Maj. Nidal Hasan and many of his victims in the Fort Hood shooting seem to want the same thing — his death. But while survivors and relatives of the dead view lethal injection as justice, the Army psychiatrist appears to see it as something else — martyrdom.

As the sentencing phase begins Monday following Hasan’s conviction for killing 13 people in the 2009 attack, the conflict has not gone unnoticed.

Autumn Manning, whose husband, Shawn Manning, survived being shot six times, views the death penalty as a double-edged sword. On the one hand, Hasan would get what he deserves. On the other, it also gives him exactly what he wants.

In the end, she said, it makes little difference because the military has not executed anyone since the 1960s.

The attorneys protested, telling the judge he had a death wish and was paving the way for his own execution. The judge rejected their request to take over the case or to leave Hasan on his own.

Hasan, a U.S.-born Muslim of Palestinian descent, has indicated that martyrdom is a goal.

Martyrdom manifests itself in the Islamic holy book, the Quran, in two ways, said Emran El-Badawi, director of the Arab studies program at the University of Houston.

The shahid — or martyr — is adopted in one sense from Christianity and other early religions as someone who dies for the faith and goes to paradise alongside prophets and saints. Martyrs also appear in the Quran as fallen soldiers or those who died in battle, he said.
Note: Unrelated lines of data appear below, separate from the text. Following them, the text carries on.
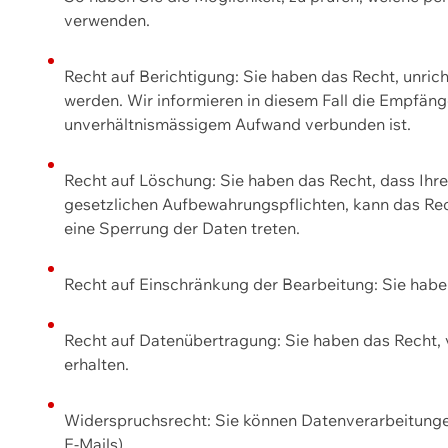
verwenden.
Recht auf Berichtigung: Sie haben das Recht, unric
werden. Wir informieren in diesem Fall die Empfän
unverhältnismässigem Aufwand verbunden ist.
Recht auf Löschung: Sie haben das Recht, dass Ih
gesetzlichen Aufbewahrungspflichten, kann das Rec
eine Sperrung der Daten treten.
Recht auf Einschränkung der Bearbeitung: Sie habe
Recht auf Datenübertragung: Sie haben das Recht, 
erhalten.
Widerspruchsrecht: Sie können Datenverarbeitunge
E-Mails).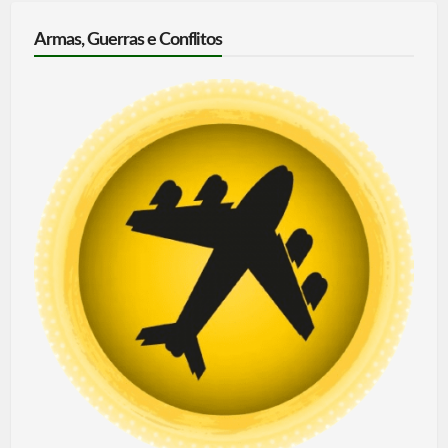
Armas, Guerras e Conflitos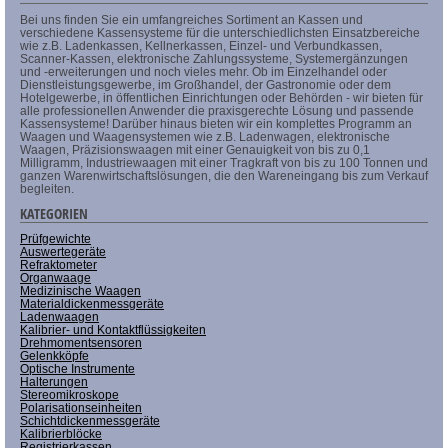
Bei uns finden Sie ein umfangreiches Sortiment an Kassen und
verschiedene Kassensysteme für die unterschiedlichsten Einsatzbereiche
wie z.B. Ladenkassen, Kellnerkassen, Einzel- und Verbundkassen,
Scanner-Kassen, elektronische Zahlungssysteme, Systemergänzungen
und -erweiterungen und noch vieles mehr. Ob im Einzelhandel oder
Dienstleistungsgewerbe, im Großhandel, der Gastronomie oder dem
Hotelgewerbe, in öffentlichen Einrichtungen oder Behörden - wir bieten für
alle professionellen Anwender die praxisgerechte Lösung und passende
Kassensysteme! Darüber hinaus bieten wir ein komplettes Programm an
Waagen und Waagensystemen wie z.B. Ladenwagen, elektronische
Waagen, Präzisionswaagen mit einer Genauigkeit von bis zu 0,1
Milligramm, Industriewaagen mit einer Tragkraft von bis zu 100 Tonnen und
ganzen Warenwirtschaftslösungen, die den Wareneingang bis zum Verkauf
begleiten.
KATEGORIEN
Prüfgewichte
Auswertegeräte
Refraktometer
Organwaage
Medizinische Waagen
Materialdickenmessgeräte
Ladenwaagen
Kalibrier- und Kontaktflüssigkeiten
Drehmomentsensoren
Gelenkköpfe
Optische Instrumente
Halterungen
Stereomikroskope
Polarisationseinheiten
Schichtdickenmessgeräte
Kalibrierblöcke
Registrierkassen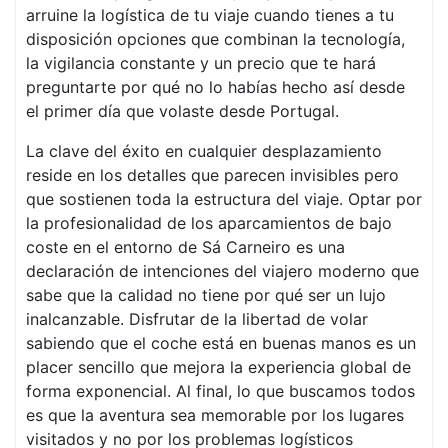
arruine la logística de tu viaje cuando tienes a tu
disposición opciones que combinan la tecnología,
la vigilancia constante y un precio que te hará
preguntarte por qué no lo habías hecho así desde
el primer día que volaste desde Portugal.
La clave del éxito en cualquier desplazamiento
reside en los detalles que parecen invisibles pero
que sostienen toda la estructura del viaje. Optar por
la profesionalidad de los aparcamientos de bajo
coste en el entorno de Sá Carneiro es una
declaración de intenciones del viajero moderno que
sabe que la calidad no tiene por qué ser un lujo
inalcanzable. Disfrutar de la libertad de volar
sabiendo que el coche está en buenas manos es un
placer sencillo que mejora la experiencia global de
forma exponencial. Al final, lo que buscamos todos
es que la aventura sea memorable por los lugares
visitados y no por los problemas logísticos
This modern concept of a martyr “is incoherent. It is unstandardized, and it is messy,” El-Badawi said, but it has been exploited by extremist groups like al-Qaida to encourage suicide attacks, even though some of Islam’s most prominent religious leaders have condemned this type of warfare.

Hasan apparently communicated with some al-Qaida leaders prior to the attack on the Army post and has repeatedly stated that the rampage was designed to prevent U.S. soldiers from going to fight in unjust wars in Iraq and Afghanistan. Hasan was to be deployed with some of the troops he killed.